Cellphones continue to get better, with an ever growing list of functions.

Most people can't conceive of leaving the house without their phones, a product of how important the devices have become in our society.

It's no doubt that cellphones have made life easier. But have they made life better?

Tasso Roumeliotis, CEO of Location Labs, a mobile device management and location-based technologies company, provided some potential problems, and solutions, that cellphone use can have.

* For those with teenagers, you get to navigate the cellphone waters together. The constantly changing technology means there always are things to learn and do with your phone.
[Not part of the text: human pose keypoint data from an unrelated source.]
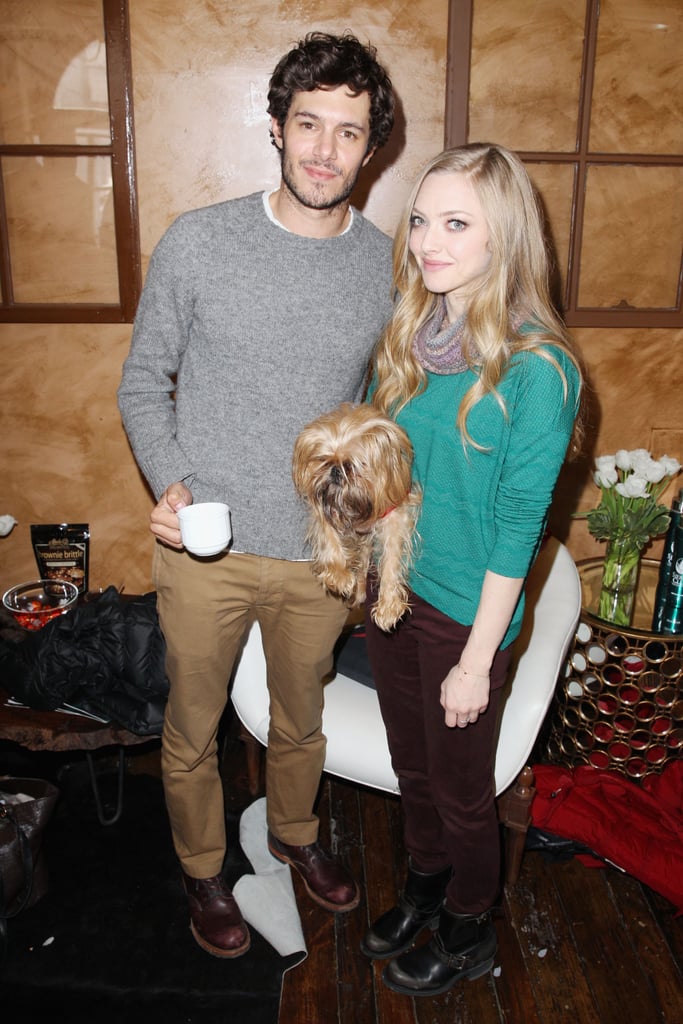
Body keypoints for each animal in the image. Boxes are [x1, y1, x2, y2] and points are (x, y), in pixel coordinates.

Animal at [294, 401, 421, 630]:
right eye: (323, 460)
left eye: (351, 465)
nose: (335, 471)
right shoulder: (322, 503)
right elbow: (329, 538)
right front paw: (338, 575)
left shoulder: (393, 513)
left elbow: (391, 559)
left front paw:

Like most of your children's good/bad habits, they are looking to you for guidance on something you might not totally understand.

Roumeliotis says that he takes digital breaks so that he can focus on tasks going on in his life. This lowers multitasking, which is a cause of lower productivity.

When getting your children to follow this path, Roumeliotis said that he tells his kids, "I do this (taking phone breaks), you should do this too."

* Cellphones are a big distraction. The dangers of texting and driving are obvious; you are taking your focus off of the road.

But a study by Ohio State University found that 1,500 people in 2010 were treated for injuries sustained simply by walking and talking on the phone.

* This distraction doesn't just result in physical injuries either.

A University of Essex study found that the presence of mobile communication caused negative effects on closeness, connection and conversation between people when face-to-face.

Phones can impact the relationships you make and have with people in your life.

Roumeliotis said that he tells his wife that he is shutting his phone off so they can spend time together.

Roumeliotis doesn't just turn his phone off either: "Make a barrier between you and technology so that there's no willpower issue. Don't just put it away, put it somewhere hard to get."

Roumeliotis said making this physical obstacle to your phone shows your partner that he or she is the most important thing. Roumeliotis said that people want to be loved, needed and wanted and that, "a mobile device is a strong conflict to that."

* It's important to control your phone use because if you're not careful, you can become addicted.

In a process that is similar to gambling, occasionally something good will come across your phone. Roumeliotis said that this causes an endorphin rush when your phone goes off.

"The human mind cannot resist checking it," Roumeliotis said, "Willpower is a very hard thing to overcome."